“Eu não quero ser o promotor da divisão”, disse Udo em Jaraguá do Sul

Dohler relatou a sua situação no MDB.
Foto: Jaksson Zanco

Aconteceu na manhã desta quarta-feira (21) em Jaraguá do Sul, um café da manhã seguido de reunião, que contou com a participação do prefeito anfitrião, Antídio Lunelli (MDB), e dos prefeitos Napoleão Bernardes (PSDB) de Blumenau e Udo Dohler (MDB) de Joinville.

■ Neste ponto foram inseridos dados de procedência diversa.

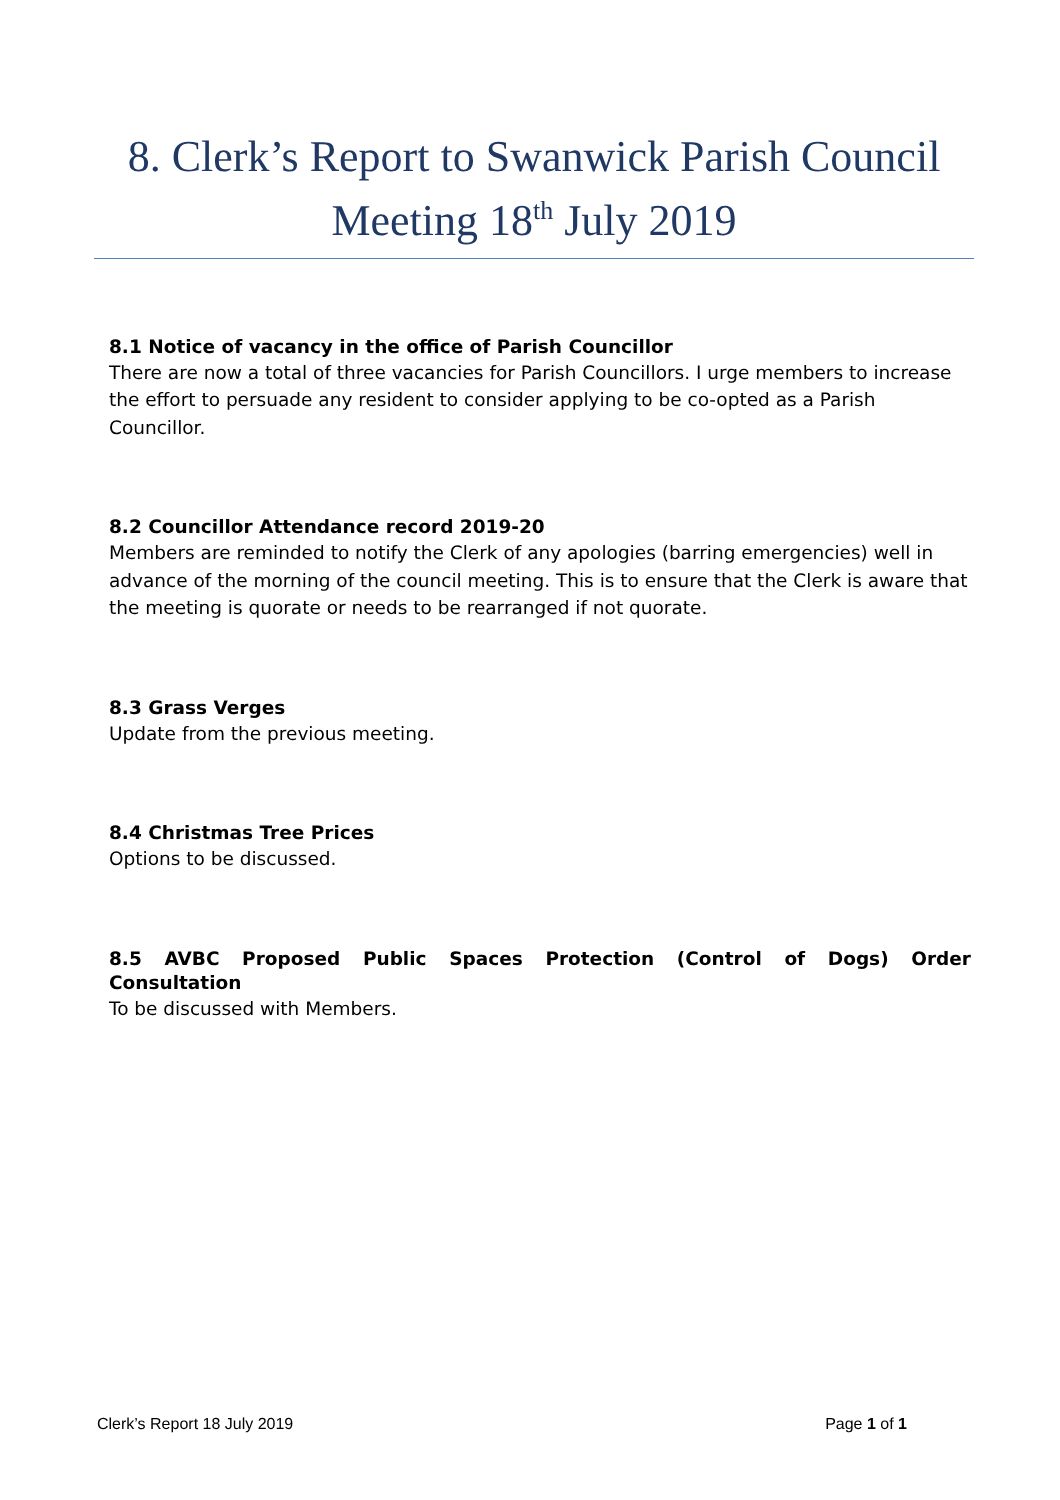8. Clerk’s Report to Swanwick Parish Council Meeting 18<sup>th</sup> July 2019
8.1 Notice of vacancy in the office of Parish Councillor
There are now a total of three vacancies for Parish Councillors. I urge members to increase the effort to persuade any resident to consider applying to be co-opted as a Parish Councillor.
8.2 Councillor Attendance record 2019-20
Members are reminded to notify the Clerk of any apologies (barring emergencies) well in advance of the morning of the council meeting. This is to ensure that the Clerk is aware that the meeting is quorate or needs to be rearranged if not quorate.
8.3 Grass Verges
Update from the previous meeting.
8.4 Christmas Tree Prices
Options to be discussed.
8.5 AVBC Proposed Public Spaces Protection (Control of Dogs) Order
Consultation
To be discussed with Members.
Clerk’s Report 18 July 2019 Page 1 of 1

Segundo uma fonte, o encontro chamado de “intercâmbio administrativo”, poderá ser ampliado e realizado com mais frequência com o tema da gestão, sendo o principal ponto da pauta. “São dois prefeitos que antes da política, são empresários de sucesso, e um jovem prefeito com boa formação. Poderá ser intensificado o encontro que será bom para todos”, relatou.

Porém, a eleição não ficou de fora da conversa de cerca de duas horas. Lunelli e Bernardes analisaram as movimentações e, depois ouviram atentamente ao relato de Dohler a respeito de sua situação. Segundo ele, hoje o cenário está muito nebuloso e confuso, e que enxerga uma fresta muito pequena para que lhe abram a possibilidade de ser o candidato a governador pelo MDB. “Eu não quero ser o promotor da divisão. Eu imaginei que seria uma alternativa, um bom caminho. Mas como estou percebendo que está sendo criado um racha, uma divisão, e não é isso que eu quero, então eu preciso tomar uma decisão”, relatou Dohler, dizendo que não pensa em deixar o seu partido, apesar dos convites de outras siglas.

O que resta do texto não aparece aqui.